WORK INSTRUCTION:
Repeat each entry as written, dropping any picture you find.

SUPPLIED DATA:
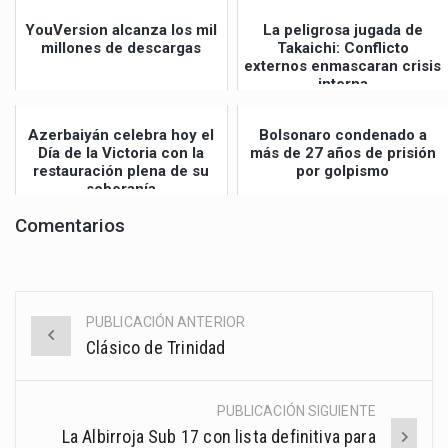
YouVersion alcanza los mil
La peligrosa jugada de
millones de descargas
Takaichi: Conflicto
externos enmascaran crisis
interna
Azerbaiyán celebra hoy el
Bolsonaro condenado a
Día de la Victoria con la
más de 27 años de prisión
restauración plena de su
por golpismo
soberanía
Comentarios
PUBLICACIÓN ANTERIOR
Post
Clásico de Trinidad
navigation
PUBLICACIÓN SIGUIENTE
La Albirroja Sub 17 con lista definitiva para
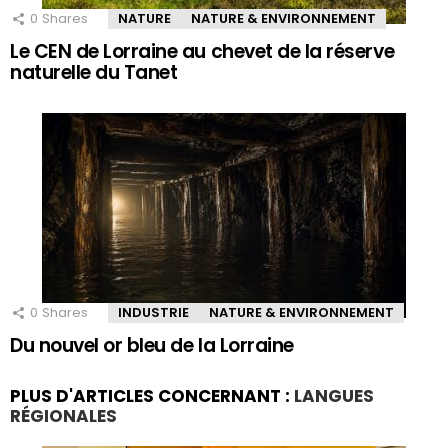
0
Shares
NATURE
NATURE & ENVIRONNEMENT
Le CEN de Lorraine au chevet de la réserve
naturelle du Tanet
0
Shares
INDUSTRIE
NATURE & ENVIRONNEMENT
Du nouvel or bleu de la Lorraine
PLUS D'ARTICLES CONCERNANT :
LANGUES
RÉGIONALES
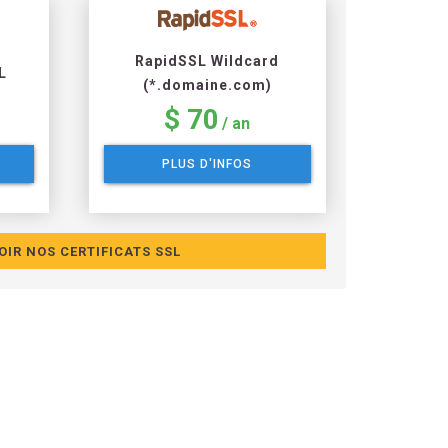
RapidSSL Wildcard
L
(*.domaine.com)
$ 70
/ an
PLUS D'INFOS
OIR NOS CERTIFICATS SSL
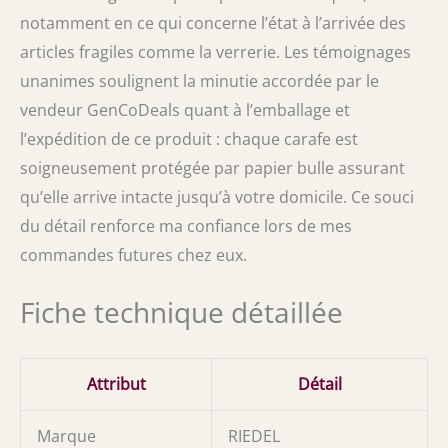
notamment en ce qui concerne l’état à l’arrivée des
articles fragiles comme la verrerie. Les témoignages
unanimes soulignent la minutie accordée par le
vendeur GenCoDeals quant à l’emballage et
l’expédition de ce produit : chaque carafe est
soigneusement protégée par papier bulle assurant
qu’elle arrive intacte jusqu’à votre domicile. Ce souci
du détail renforce ma confiance lors de mes
commandes futures chez eux.
Fiche technique détaillée
Attribut
Détail
Marque
RIEDEL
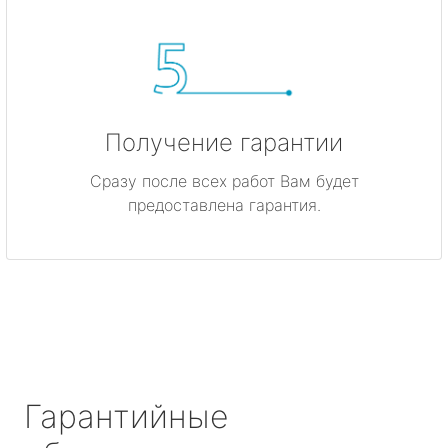
Получение гарантии
Сразу после всех работ Вам будет
предоставлена гарантия.
Гарантийные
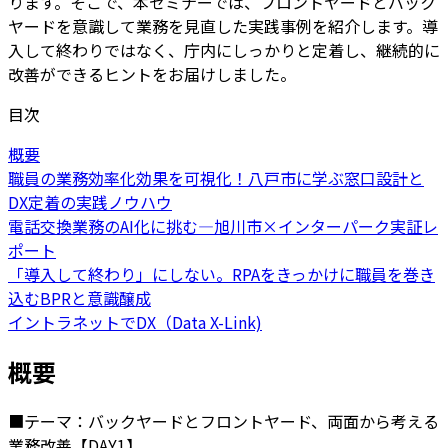
ります。そこで、本セミナーでは、フロントヤードとバック
ヤードを意識して業務を見直した実践事例を紹介します。導
入して終わりではなく、庁内にしっかりと定着し、継続的に
改善ができるヒントをお届けしました。
目次
概要
職員の業務効率化効果を可視化！八戸市に学ぶ窓口設計と
DX定着の実践ノウハウ
電話交換業務のAI化に挑む―旭川市×インターパーク実証レ
ポート
「導入して終わり」にしない。RPAをきっかけに職員を巻き
込むBPRと意識醸成
イントラネットでDX（Data X-Link)
概要
■テーマ：バックヤードとフロントヤード、両面から考える
業務改善【DAY1】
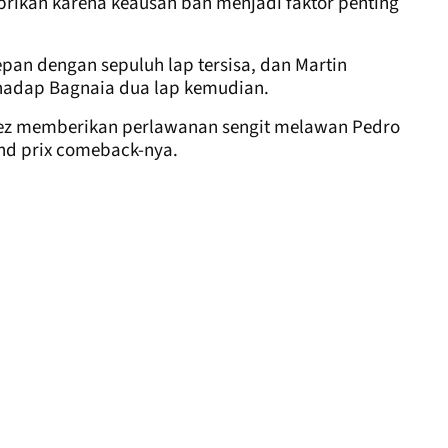
brikan karena keausan ban menjadi faktor penting
pan dengan sepuluh lap tersisa, dan Martin
hadap Bagnaia dua lap kemudian.
uez memberikan perlawanan sengit melawan Pedro
nd prix comeback-nya.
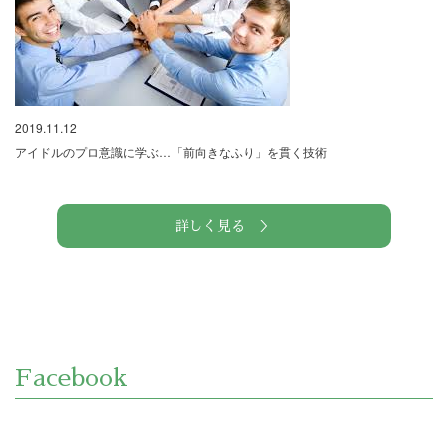
2019.11.12
アイドルのプロ意識に学ぶ…「前向きなふり」を貫く技術
詳しく見る ＞
Facebook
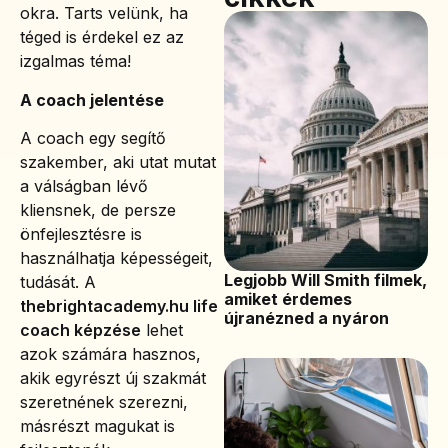
okra. Tarts velünk, ha
téged is érdekel ez az
izgalmas téma!
A coach jelentése
A coach egy segítő
szakember, aki utat mutat
a válságban lévő
kliensnek, de persze
önfejlesztésre is
használhatja képességeit,
Legjobb Will Smith filmek,
tudását. A
amiket érdemes
thebrightacademy.hu life
újranézned a nyáron
coach képzése
lehet
azok számára hasznos,
akik egyrészt új szakmát
szeretnének szerezni,
másrészt magukat is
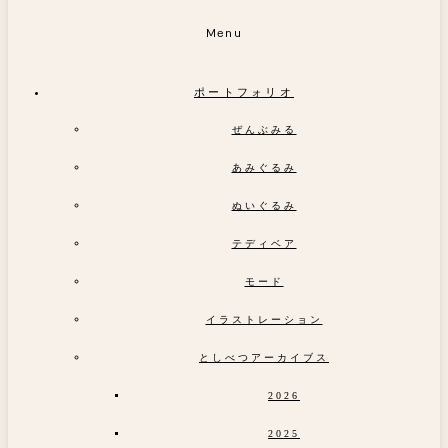
Menu
ポートフォリオ
ぜんぶみる
あみぐるみ
ぬいぐるみ
テディベア
モード
イラストレーション
としべつアーカイブス
2026
2025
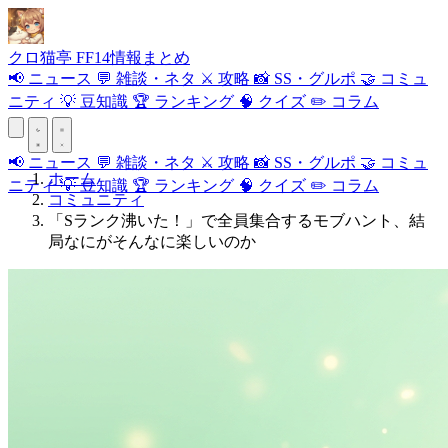
クロ
猫
亭
FF14情報まとめ
📢
ニュース
💬
雑談・ネタ
⚔️
攻略
📸
SS・グルポ
🤝
コミュ
ニティ
💡
豆知識
🏆
ランキング
🧠
クイズ
✏️
コラム
📢
ニュース
💬
雑談・ネタ
⚔️
攻略
📸
SS・グルポ
🤝
コミュ
ホーム
ニティ
💡
豆知識
🏆
ランキング
🧠
クイズ
✏️
コラム
コミュニティ
「Sランク沸いた！」で全員集合するモブハント、結
局なにがそんなに楽しいのか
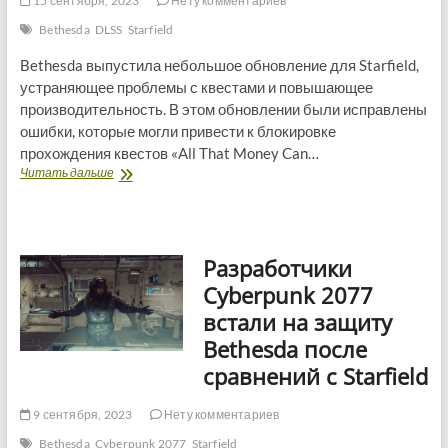
15 сентября, 2023
Нету комментариев
Bethesda
DLSS
Starfield
Bethesda выпустила небольшое обновление для Starfield,
устраняющее проблемы с квестами и повышающее
производительность. В этом обновлении были исправлены
ошибки, которые могли привести к блокировке
прохождения квестов «All That Money Can…
В
Читать дальше
Starfield
от
Bethesda
появится
Разработчики
поддержка
DLSS
Cyberpunk 2077
и
встали на защиту
опция
питания
Bethesda после
со
сравнений с Starfield
стола
9 сентября, 2023
Нету комментариев
Bethesda
Cyberpunk 2077
Starfield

RESULT:
YouVersion alcanza los mil
La peligrosa jugada de
millones de descargas
Takaichi: Conflicto
externos enmascaran crisis
interna
Azerbaiyán celebra hoy el
Bolsonaro condenado a
Día de la Victoria con la
más de 27 años de prisión
restauración plena de su
por golpismo
soberanía
Comentarios
PUBLICACIÓN ANTERIOR
Post
Clásico de Trinidad
navigation
PUBLICACIÓN SIGUIENTE
La Albirroja Sub 17 con lista definitiva para
0
Shares
NATURE
NATURE & ENVIRONNEMENT
Le CEN de Lorraine au chevet de la réserve
naturelle du Tanet
0
Shares
INDUSTRIE
NATURE & ENVIRONNEMENT
Du nouvel or bleu de la Lorraine
PLUS D'ARTICLES CONCERNANT :
LANGUES
RÉGIONALES
RapidSSL Wildcard
L
(*.domaine.com)
$ 70
/ an
PLUS D'INFOS
OIR NOS CERTIFICATS SSL
notamment en ce qui concerne l’état à l’arrivée des
articles fragiles comme la verrerie. Les témoignages
unanimes soulignent la minutie accordée par le
vendeur GenCoDeals quant à l’emballage et
l’expédition de ce produit : chaque carafe est
soigneusement protégée par papier bulle assurant
qu’elle arrive intacte jusqu’à votre domicile. Ce souci
du détail renforce ma confiance lors de mes
commandes futures chez eux.
Fiche technique détaillée
Attribut
Détail
Marque
RIEDEL
Получение гарантии
Сразу после всех работ Вам будет
предоставлена гарантия.
Гарантийные
ります。そこで、本セミナーでは、フロントヤードとバック
ヤードを意識して業務を見直した実践事例を紹介します。導
入して終わりではなく、庁内にしっかりと定着し、継続的に
改善ができるヒントをお届けしました。
目次
概要
職員の業務効率化効果を可視化！八戸市に学ぶ窓口設計と
DX定着の実践ノウハウ
電話交換業務のAI化に挑む―旭川市×インターパーク実証レ
ポート
「導入して終わり」にしない。RPAをきっかけに職員を巻き
込むBPRと意識醸成
イントラネットでDX（Data X-Link)
概要
■テーマ：バックヤードとフロントヤード、両面から考える
業務改善【DAY1】
brikan karena keausan ban menjadi faktor penting
pan dengan sepuluh lap tersisa, dan Martin
hadap Bagnaia dua lap kemudian.
uez memberikan perlawanan sengit melawan Pedro
nd prix comeback-nya.
2019.11.12
アイドルのプロ意識に学ぶ…「前向きなふり」を貫く技術
詳しく見る ＞
Facebook
okra. Tarts velünk, ha
téged is érdekel ez az
izgalmas téma!
A coach jelentése
A coach egy segítő
szakember, aki utat mutat
a válságban lévő
kliensnek, de persze
önfejlesztésre is
használhatja képességeit,
Legjobb Will Smith filmek,
tudását. A
amiket érdemes
thebrightacademy.hu life
újranézned a nyáron
coach képzése
lehet
azok számára hasznos,
akik egyrészt új szakmát
szeretnének szerezni,
másrészt magukat is
Menu
ポートフォリオ
ぜんぶみる
あみぐるみ
ぬいぐるみ
テディベア
モード
イラストレーション
としべつアーカイブス
2026
2025
クロ
猫
亭
FF14情報まとめ
📢
ニュース
💬
雑談・ネタ
⚔️
攻略
📸
SS・グルポ
🤝
コミュ
ニティ
💡
豆知識
🏆
ランキング
🧠
クイズ
✏️
コラム
📢
ニュース
💬
雑談・ネタ
⚔️
攻略
📸
SS・グルポ
🤝
コミュ
ホーム
ニティ
💡
豆知識
🏆
ランキング
🧠
クイズ
✏️
コラム
コミュニティ
「Sランク沸いた！」で全員集合するモブハント、結
局なにがそんなに楽しいのか
15 сентября, 2023
Нету комментариев
Bethesda
DLSS
Starfield
Bethesda выпустила небольшое обновление для Starfield,
устраняющее проблемы с квестами и повышающее
производительность. В этом обновлении были исправлены
ошибки, которые могли привести к блокировке
прохождения квестов «All That Money Can…
В
Читать дальше
Starfield
от
Bethesda
появится
Разработчики
поддержка
DLSS
Cyberpunk 2077
и
встали на защиту
опция
питания
Bethesda после
со
сравнений с Starfield
стола
9 сентября, 2023
Нету комментариев
Bethesda
Cyberpunk 2077
Starfield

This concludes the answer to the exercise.